On April 9, 2015, the Canadian Securities Administrators published amendments to National Instrument 51-102 Continuous Disclosure Obligations, National Instrument 41-101 General Prospectus Requirements and National Instrument 52-110 Audit Committees intended to streamline the continuous disclosure requirements for venture issuers (i.e., a reporting issuer that does not have any of its securities listed or quoted on any of the Toronto Stock Exchange, a U.S. marketplace or a marketplace outside of Canada and the United States) by improving the quality of the information and reducing the burden of preparation. In addition, the amendments also provide changes to certain of the governance requirements. The changes are expected to come into force on June 30, 2015, and the key amendments are outlined below.
Venture issuers will now have the option of providing “quarterly highlights” instead of preparing a full interim MD&A. The quarterly highlights would include a short discussion of all material information regarding a company’s operations, liquidity and capital resources, and contain an analysis of the company’s financial condition and performance, trends, major milestones and expected or unexpected events, commitments or uncertainties. In addition, disclosure would identify and discuss any significant changes from prior disclosure regarding the use of proceeds from any financing as well as a discussion of any significant transactions between related parties. The option to provide quarterly highlights disclosure will apply in respect of financial years beginning on or after July 1, 2015.
Executive Compensation Disclosure
The deadline to file executive compensation disclosure has been extended, in the case of a venture issuer, to 180 days after the company’s most recently completed financial year-end (140 days in the case of a non-venture issuer). A venture issuer will now have the option of completing a new form – Form 51-102F6V Statement of Executive Compensation – Venture Issuers. The principal changes from Form 51-102F6 include the provision of executive compensation information for a maximum of three named executive officers (as opposed to five), for the two most recently completed financial years (as opposed to three). A venture issuer will have to provide enhanced disclosure regarding stock options and other compensation securities. The new form also introduces staggered thresholds for perquisite disclosure.

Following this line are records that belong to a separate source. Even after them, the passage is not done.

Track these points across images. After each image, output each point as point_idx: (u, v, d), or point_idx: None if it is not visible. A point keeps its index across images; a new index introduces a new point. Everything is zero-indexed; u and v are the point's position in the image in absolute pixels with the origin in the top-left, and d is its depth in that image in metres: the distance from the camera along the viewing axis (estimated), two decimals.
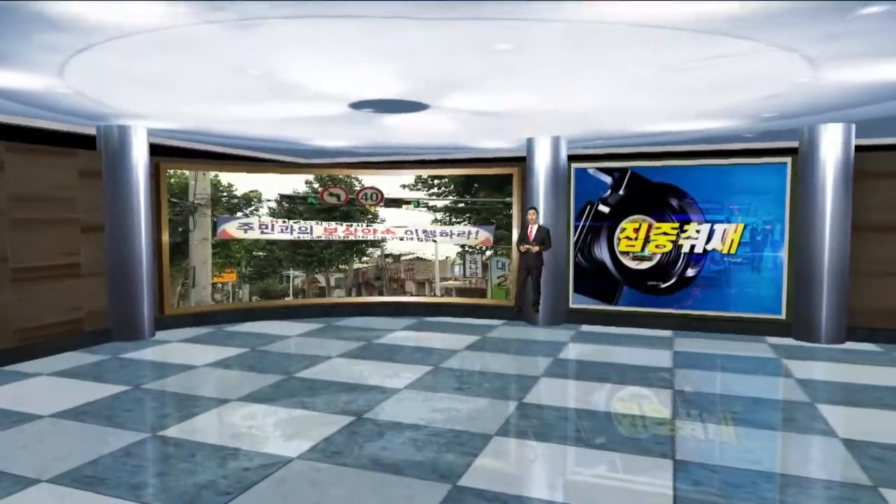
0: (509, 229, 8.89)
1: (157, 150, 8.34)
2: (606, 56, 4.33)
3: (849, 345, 7.23)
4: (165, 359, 6.59)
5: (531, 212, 8.25)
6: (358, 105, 5.93)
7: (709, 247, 7.92)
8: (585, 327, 8.30)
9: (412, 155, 10.60)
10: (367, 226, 9.17)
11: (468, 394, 5.28)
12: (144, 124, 7.23)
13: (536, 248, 8.09)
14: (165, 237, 7.97)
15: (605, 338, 7.65)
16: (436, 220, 9.20)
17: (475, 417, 4.67)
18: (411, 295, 9.30)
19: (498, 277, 9.04)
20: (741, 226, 7.78)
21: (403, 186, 9.21)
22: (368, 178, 9.19)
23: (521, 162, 8.68)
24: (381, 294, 9.28)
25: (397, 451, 4.00)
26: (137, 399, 5.10)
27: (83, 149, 7.13)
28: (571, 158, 8.51)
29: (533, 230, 8.24)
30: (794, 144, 7.62)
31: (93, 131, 7.41)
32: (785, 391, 5.41)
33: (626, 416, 4.75)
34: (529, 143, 8.43)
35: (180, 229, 8.17)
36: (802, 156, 7.39)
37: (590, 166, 8.44)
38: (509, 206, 8.87)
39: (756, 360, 6.54)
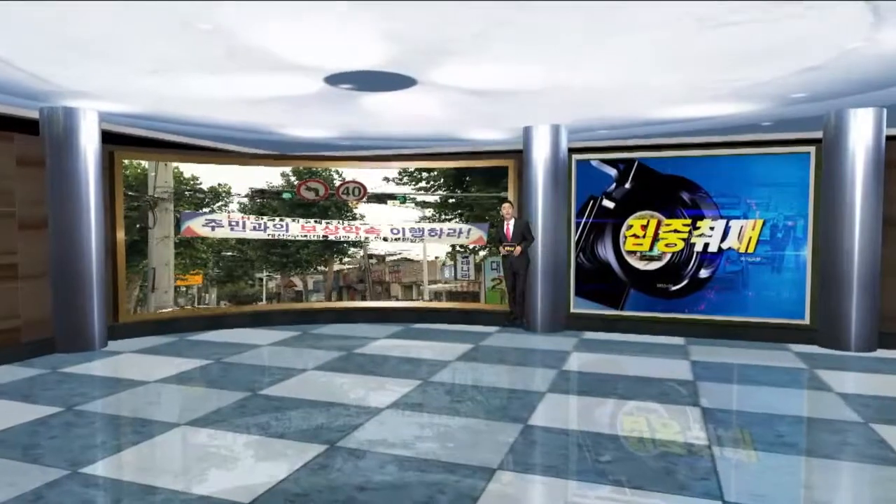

Business Acquisition Report Threshold Increased
A business acquisition report (BAR) is required to be filed where a venture issuer has entered into a significant acquisition. Previously, an acquisition was considered to be significant if either the asset test or investment test exceeded the 40% level. The threshold at which a BAR is required for venture issuers has now been increased from 40% to 100%, thereby reducing the number of circumstances in which a venture issuer will be required to file a BAR. A BAR filed by a venture issuer will also not be required to include pro forma financial statements.
Venture issuers must now have an audit committee consisting of at least three members, the majority of whom cannot be executive officers, employees or control persons of the issuer or its affiliates. The TSX Venture already had an equivalent requirement, so the new rule will not constitute a departure for venture issuers listed on that exchange. A number of exemptions have been introduced that allow, in certain circumstances, an executive officer or control person to serve on the audit committee until the later of the next annual meeting or six months after the date on which the circumstance arose. A similar exemption is also provided in the case of a vacancy that results from the death, incapacity or resignation of an audit committee member. The audit committee composition requirements will apply in respect of financial years beginning on or after July 1, 2016.
The general prospectus requirements have been amended to provide further reduced disclosure obligations for venture issuers. Specifically, a venture issuer must now only include audited financial statements for the two most recently completed financial years (as opposed to three years for non-venture issuers). Similarly, the description of the business and operating history has also been reduced to capture only the last two completed financial years.